> What the exercise asks: Give back each entry unchanged, minus pictures.

+ + +

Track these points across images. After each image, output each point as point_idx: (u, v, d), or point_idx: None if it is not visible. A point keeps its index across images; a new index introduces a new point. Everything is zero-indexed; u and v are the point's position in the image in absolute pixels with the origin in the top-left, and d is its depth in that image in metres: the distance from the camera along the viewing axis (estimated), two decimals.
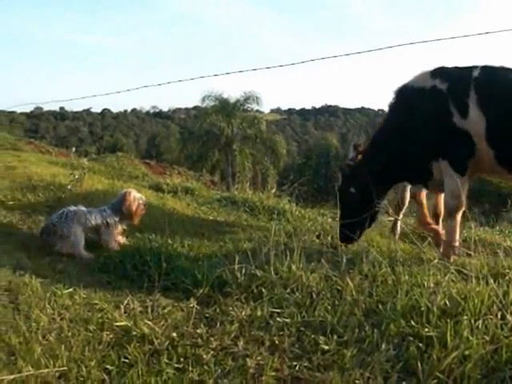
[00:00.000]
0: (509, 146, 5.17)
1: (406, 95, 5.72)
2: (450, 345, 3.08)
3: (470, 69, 5.36)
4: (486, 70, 5.32)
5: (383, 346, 3.18)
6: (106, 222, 5.82)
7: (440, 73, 5.52)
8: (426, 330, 3.26)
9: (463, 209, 5.57)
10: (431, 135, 5.45)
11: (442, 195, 6.06)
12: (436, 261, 4.67)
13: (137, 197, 6.00)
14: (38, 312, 3.74)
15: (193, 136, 38.78)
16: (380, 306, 3.65)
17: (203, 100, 37.70)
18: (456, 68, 5.54)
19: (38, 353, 3.18)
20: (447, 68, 5.58)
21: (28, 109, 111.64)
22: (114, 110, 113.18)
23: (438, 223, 6.31)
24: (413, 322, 3.36)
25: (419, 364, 2.96)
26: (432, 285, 3.89)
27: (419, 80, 5.63)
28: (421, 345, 3.15)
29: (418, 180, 6.03)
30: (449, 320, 3.29)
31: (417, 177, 5.95)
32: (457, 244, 5.63)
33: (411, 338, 3.23)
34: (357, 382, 2.88)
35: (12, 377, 2.96)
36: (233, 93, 40.18)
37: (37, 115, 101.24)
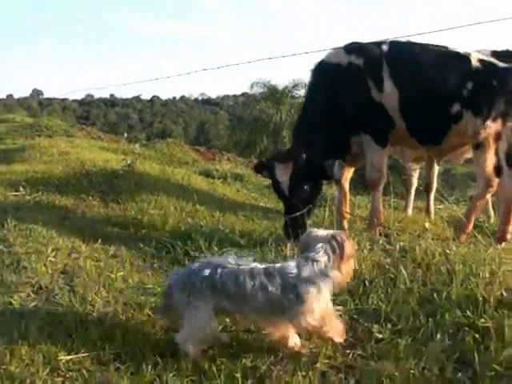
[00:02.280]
0: (418, 117, 5.35)
1: (323, 72, 5.73)
2: (508, 336, 3.01)
3: (379, 44, 5.49)
4: (393, 44, 5.47)
5: (438, 335, 3.13)
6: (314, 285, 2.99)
7: (354, 49, 5.59)
8: (483, 320, 3.17)
9: (384, 181, 5.74)
10: (351, 111, 5.48)
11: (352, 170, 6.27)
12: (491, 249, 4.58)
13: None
14: (93, 295, 3.82)
15: (241, 123, 38.68)
16: (434, 295, 3.56)
17: (251, 87, 37.67)
18: (367, 43, 5.63)
19: (93, 335, 3.25)
20: (359, 43, 5.66)
21: (79, 96, 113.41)
22: (163, 96, 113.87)
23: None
24: (468, 312, 3.27)
25: (476, 355, 2.89)
26: (487, 274, 3.79)
27: (334, 56, 5.65)
28: (477, 336, 3.08)
29: (335, 155, 5.75)
30: (506, 311, 3.22)
31: (335, 151, 5.73)
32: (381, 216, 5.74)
33: (467, 329, 3.16)
34: (411, 371, 2.83)
35: (69, 357, 3.03)
36: (281, 79, 40.02)
37: (88, 102, 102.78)
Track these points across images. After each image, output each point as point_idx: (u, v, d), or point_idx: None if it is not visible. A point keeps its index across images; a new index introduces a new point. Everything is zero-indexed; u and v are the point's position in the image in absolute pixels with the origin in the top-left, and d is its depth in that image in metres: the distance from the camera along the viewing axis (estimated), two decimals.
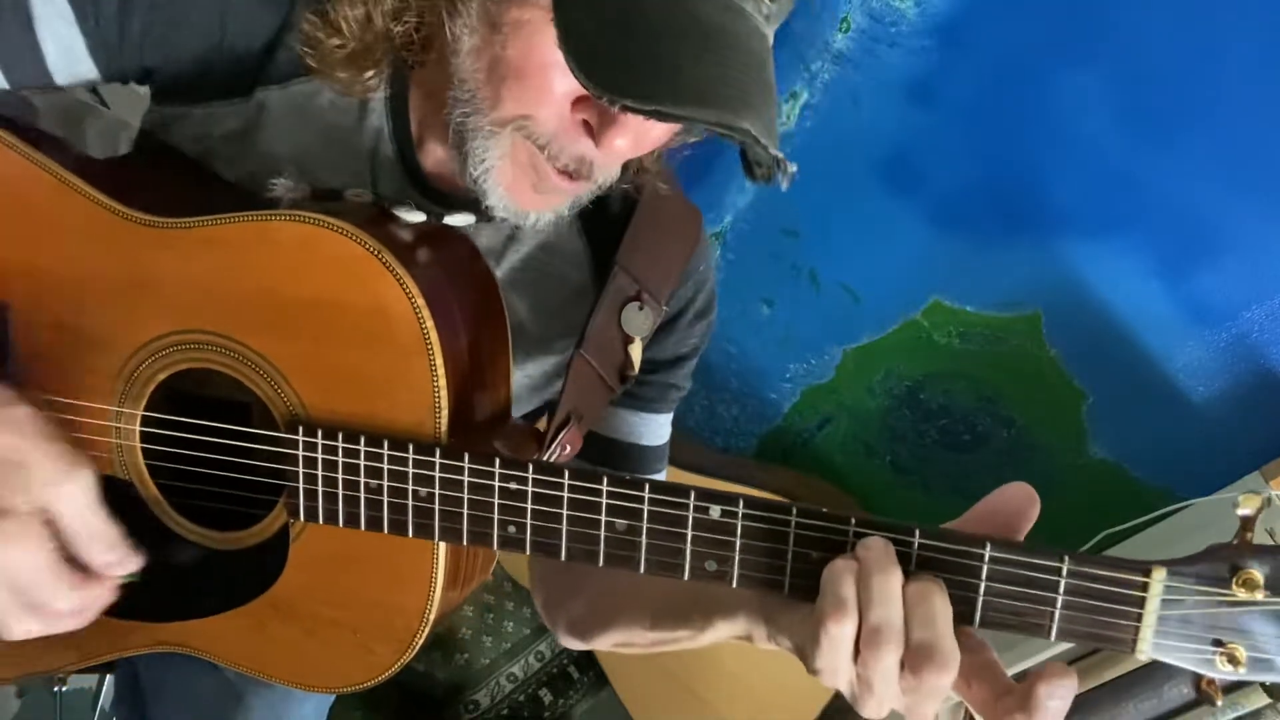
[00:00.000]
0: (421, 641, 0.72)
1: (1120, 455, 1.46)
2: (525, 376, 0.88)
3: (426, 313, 0.65)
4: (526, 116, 0.70)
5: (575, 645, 0.90)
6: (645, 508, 0.62)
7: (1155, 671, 1.21)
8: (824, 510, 0.58)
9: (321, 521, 0.70)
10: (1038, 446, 1.52)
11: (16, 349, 0.75)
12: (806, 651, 0.59)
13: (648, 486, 0.62)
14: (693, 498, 0.61)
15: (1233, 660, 0.51)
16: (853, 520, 0.57)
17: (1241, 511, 0.50)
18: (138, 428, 0.74)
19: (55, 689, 1.04)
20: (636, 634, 0.80)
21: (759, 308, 1.68)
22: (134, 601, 0.76)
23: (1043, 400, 1.49)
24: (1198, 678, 0.53)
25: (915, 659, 0.54)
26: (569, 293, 0.86)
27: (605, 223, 0.84)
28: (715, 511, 0.60)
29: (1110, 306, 1.39)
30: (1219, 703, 0.51)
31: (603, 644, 0.86)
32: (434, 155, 0.80)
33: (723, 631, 0.70)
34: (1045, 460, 1.52)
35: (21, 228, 0.74)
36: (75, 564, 0.63)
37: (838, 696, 1.47)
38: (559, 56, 0.63)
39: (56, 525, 0.62)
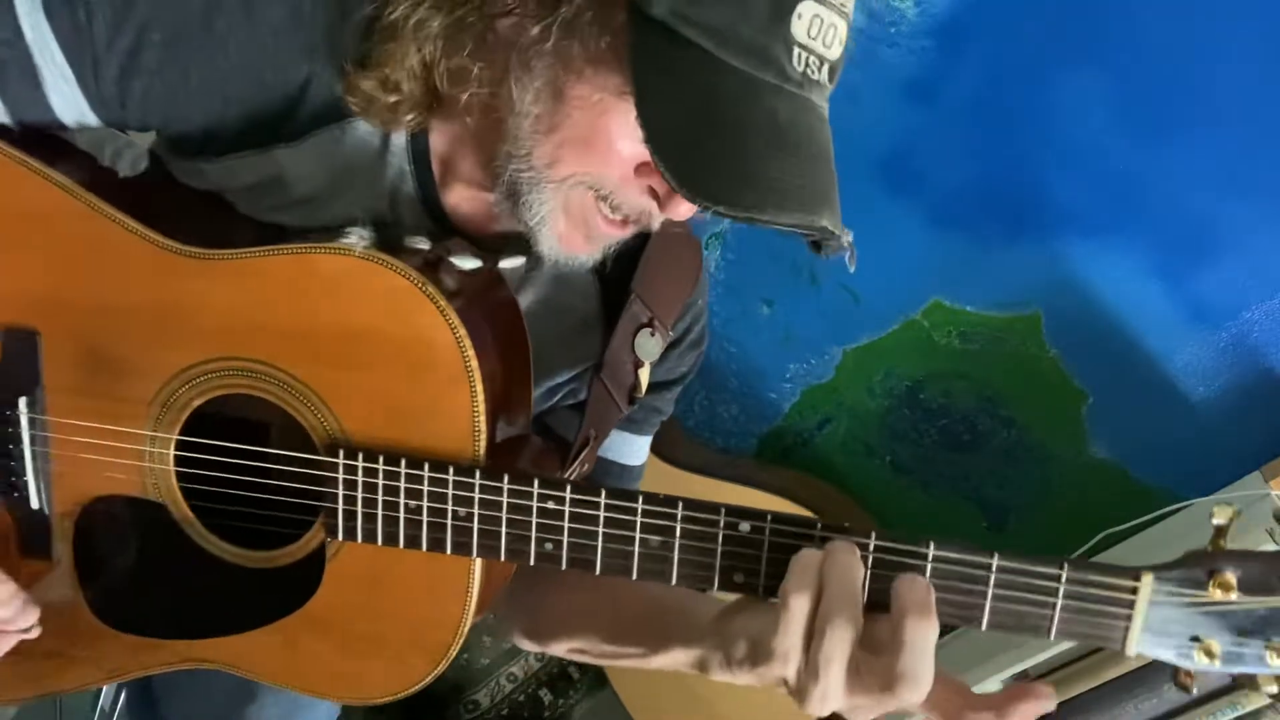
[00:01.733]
0: (454, 653, 0.79)
1: (1120, 455, 1.52)
2: None
3: (468, 343, 0.72)
4: (588, 173, 0.76)
5: (530, 647, 0.97)
6: (678, 525, 0.69)
7: (1155, 671, 1.28)
8: (846, 525, 0.66)
9: (360, 540, 0.76)
10: (1038, 446, 1.56)
11: (47, 376, 0.81)
12: (764, 637, 0.65)
13: (681, 504, 0.69)
14: (723, 514, 0.68)
15: (1209, 654, 0.61)
16: (873, 535, 0.66)
17: (1216, 521, 0.60)
18: (172, 451, 0.80)
19: None
20: (593, 643, 0.88)
21: (759, 308, 1.72)
22: (163, 620, 0.83)
23: (1043, 400, 1.53)
24: (1175, 669, 0.63)
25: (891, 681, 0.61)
26: (576, 323, 0.94)
27: (614, 257, 0.91)
28: (745, 526, 0.68)
29: (1110, 306, 1.44)
30: (1194, 692, 0.60)
31: (558, 649, 0.93)
32: (458, 194, 0.86)
33: (678, 658, 0.78)
34: (1045, 460, 1.57)
35: (51, 255, 0.80)
36: None
37: None
38: (628, 132, 0.70)
39: None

+ + +

> Exercise output:
Track these points across images. After each image, output each point as point_idx: (u, v, d), or point_idx: None if it is not visible. A point keeps its index across images; a new index introduces a new point. Everything is zero-indexed; u and v are the point's position in the image in absolute pixels with the origin in the top-left, and d is its depth in that image in metres: the distance from the camera along the viewing axis (estimated), two decimals.
[00:00.000]
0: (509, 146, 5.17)
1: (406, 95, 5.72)
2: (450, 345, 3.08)
3: (470, 69, 5.36)
4: (486, 70, 5.32)
5: (383, 346, 3.18)
6: (106, 222, 5.82)
7: (440, 73, 5.52)
8: (426, 330, 3.26)
9: (463, 209, 5.57)
10: (431, 135, 5.45)
11: (442, 195, 6.06)
12: (436, 261, 4.67)
13: (137, 197, 6.00)
14: (38, 312, 3.74)
15: (193, 136, 38.78)
16: (380, 306, 3.65)
17: (203, 100, 37.70)
18: (456, 68, 5.54)
19: (38, 353, 3.18)
20: (447, 68, 5.58)
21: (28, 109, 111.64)
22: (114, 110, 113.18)
23: (438, 223, 6.31)
24: (413, 322, 3.36)
25: (419, 364, 2.96)
26: (432, 285, 3.89)
27: (419, 80, 5.63)
28: (421, 345, 3.15)
29: (418, 180, 6.03)
30: (449, 320, 3.29)
31: (417, 177, 5.95)
32: (457, 244, 5.63)
33: (411, 338, 3.23)
34: (357, 382, 2.88)
35: (12, 377, 2.96)
36: (233, 93, 40.18)
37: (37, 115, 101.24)
[00:02.280]
0: (418, 117, 5.35)
1: (323, 72, 5.73)
2: (508, 336, 3.01)
3: (379, 44, 5.49)
4: (393, 44, 5.47)
5: (438, 335, 3.13)
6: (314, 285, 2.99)
7: (354, 49, 5.59)
8: (483, 320, 3.17)
9: (384, 181, 5.74)
10: (351, 111, 5.48)
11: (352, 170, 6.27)
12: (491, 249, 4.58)
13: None
14: (93, 295, 3.82)
15: (241, 123, 38.68)
16: (434, 295, 3.56)
17: (251, 87, 37.67)
18: (367, 43, 5.63)
19: (93, 335, 3.25)
20: (359, 43, 5.66)
21: (79, 96, 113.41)
22: (163, 96, 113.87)
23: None
24: (468, 312, 3.27)
25: (476, 355, 2.89)
26: (487, 274, 3.79)
27: (334, 56, 5.65)
28: (477, 336, 3.08)
29: (335, 155, 5.75)
30: (506, 311, 3.22)
31: (335, 151, 5.73)
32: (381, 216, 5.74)
33: (467, 329, 3.16)
34: (411, 371, 2.83)
35: (69, 357, 3.03)
36: (281, 79, 40.02)
37: (88, 102, 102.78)
Track these points across images. After each image, output each point as point_idx: (u, v, d), or point_idx: None if it is not visible. A point keeps its index across images; a new index introduces a new point. Everything is zero-indexed; u and v are the point's position in the image in absolute pixels with the origin in the top-left, and d is its depth in that image in metres: the distance from the camera along the viewing axis (estimated), two decimals.
[00:00.000]
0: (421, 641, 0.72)
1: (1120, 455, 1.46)
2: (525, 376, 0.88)
3: (426, 313, 0.65)
4: (526, 116, 0.70)
5: (575, 645, 0.90)
6: (645, 508, 0.62)
7: (1155, 671, 1.21)
8: (824, 510, 0.58)
9: (321, 521, 0.70)
10: (1038, 446, 1.52)
11: (16, 349, 0.75)
12: (806, 651, 0.59)
13: (648, 486, 0.62)
14: (693, 498, 0.61)
15: (1233, 660, 0.51)
16: (853, 520, 0.57)
17: (1241, 511, 0.50)
18: (138, 428, 0.74)
19: (55, 689, 1.04)
20: (636, 634, 0.80)
21: (759, 308, 1.68)
22: (134, 601, 0.76)
23: (1043, 400, 1.49)
24: (1198, 678, 0.53)
25: (915, 659, 0.54)
26: (569, 293, 0.86)
27: (605, 223, 0.84)
28: (715, 511, 0.60)
29: (1110, 306, 1.39)
30: (1219, 703, 0.51)
31: (603, 644, 0.86)
32: (434, 155, 0.80)
33: (723, 631, 0.70)
34: (1045, 460, 1.52)
35: (21, 228, 0.74)
36: (75, 564, 0.63)
37: (838, 696, 1.47)
38: (559, 56, 0.63)
39: (56, 525, 0.62)
[00:01.733]
0: (454, 653, 0.79)
1: (1120, 455, 1.52)
2: None
3: (468, 343, 0.72)
4: (588, 173, 0.76)
5: (530, 647, 0.97)
6: (678, 525, 0.69)
7: (1155, 671, 1.28)
8: (846, 525, 0.66)
9: (360, 540, 0.76)
10: (1038, 446, 1.56)
11: (47, 376, 0.81)
12: (764, 637, 0.65)
13: (681, 504, 0.69)
14: (723, 514, 0.68)
15: (1209, 654, 0.61)
16: (873, 535, 0.66)
17: (1216, 521, 0.60)
18: (172, 451, 0.80)
19: None
20: (593, 643, 0.88)
21: (759, 308, 1.72)
22: (163, 620, 0.83)
23: (1043, 400, 1.53)
24: (1175, 669, 0.63)
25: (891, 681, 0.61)
26: (576, 323, 0.94)
27: (614, 257, 0.91)
28: (745, 526, 0.68)
29: (1110, 306, 1.44)
30: (1194, 692, 0.60)
31: (558, 649, 0.93)
32: (458, 194, 0.86)
33: (678, 658, 0.78)
34: (1045, 460, 1.57)
35: (51, 255, 0.80)
36: None
37: None
38: (628, 132, 0.70)
39: None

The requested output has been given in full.